Jadi, jangan ragu-ragu mendiskusikan berbagai masalah dengan teman hidup Saudara. Sebagai contoh, dalam situasi yang digambarkan di atas, Maria bisa berkata kepada David, ”Terus terang, tidaklah mudah bagi saya untuk bertemu dengan begitu banyak orang baru. Sampai saya merasa lebih kerasan, maukah kamu membantu saya berkenalan dengan orang-orang?”

”Cepat Mendengar”

Sekarang, mari kita simak masalah ini dari sudut yang berbeda. Seandainya Saudaralah yang didekati oleh teman hidup Saudara, dan ia sedang gundah karena Saudara tidak memenuhi harapannya yang masuk akal. Jika ini yang terjadi, dengarkan teman hidup Saudara! Berupayalah untuk tidak bersikap membela diri. Sebaliknya, ”cepat mendengar, lambat berbicara, lambat murka”. (Yakobus 1:19; Amsal 18:13) Rasul Paulus mendesak orang Kristen, ”Biarlah masing-masing tidak mencari keuntungan bagi diri sendiri, melainkan bagi orang lain.”​—1 Korintus 10:24.

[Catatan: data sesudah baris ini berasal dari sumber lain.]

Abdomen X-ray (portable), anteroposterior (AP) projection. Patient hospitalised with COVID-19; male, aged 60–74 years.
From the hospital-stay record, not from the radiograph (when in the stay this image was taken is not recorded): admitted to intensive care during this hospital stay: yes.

Hal ini dapat dilakukan dengan menempatkan diri Saudara dalam situasi yang dialami teman hidup. Alkitab menyatakan, ”Hai, suami-suami, tetaplah tinggal bersama [istrimu] sesuai dengan pengetahuan,” atau, menurut terjemahan Bahasa Indonesia Masa Kini, ”suami-suami, hendaklah hidup dengan penuh pengertian terhadap istrimu”. (1 Petrus 3:7) Tentu saja, istri juga hendaknya mengupayakan hal yang sama sehubungan dengan suaminya.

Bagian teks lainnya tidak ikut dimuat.